Document extract:
※ ※ ※

In terms of originality, Thirteenth Floor is very much so. The story is loosely based on Simulacron-3, a story by Daniel Galouye, which came out years ago.

A brilliant computer engineer, Hannon Fuller (Armin Mueller-Stahl), recreates 1937 Los Angeles in the form of a startling realistic computer simulation. When he is suddenly murdered in cold blood, his friend and colleague, Douglas Hall (played by Craig Bierko), becomes the prime murder suspect. As more and more clues mount against him, Hall is becoming aware of gaps in time during which he has no recollection of his actions or whereabouts. Doubting his own innocence, Hall decides to "jack in" to the computer simulation and go to where Fuller has already been in the hopes of finding any clues to the murder. His search within the simulation along with the sudden appearance of Jane Fuller (played by Gretchen Mol), a mysterious woman who claims to be Hannon Fuller's daughter, leads Hall to a shocking revelation -- that our own world is about as real as the computer simulation that he helped to create. Hall and others who share this secret unwittingly find themselves the targets of their creators who want to make sure that their secret dies along with those who mistakenly discovered it.

※ ※ ※

Given information:

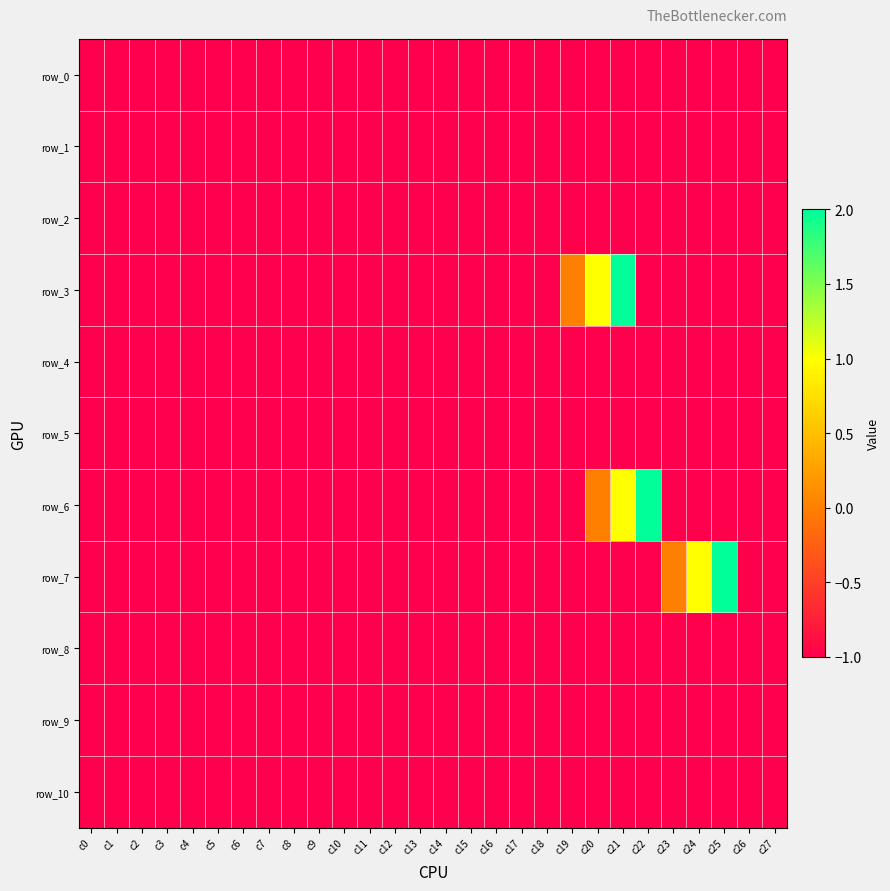

Which series changed the most between c5 and c20?

row_3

※ ※ ※

What you are asked to do: Rewrite the stretch from "In terms of" through "out years ago." in the Thirteenth Floor review, putting "novelty" in place of "originality". Rely only on the Thirteenth Floor review.

Problem solution:
In terms of novelty, Thirteenth Floor is very much so. The story is loosely based on Simulacron-3, a story by Daniel Galouye, which came out years ago.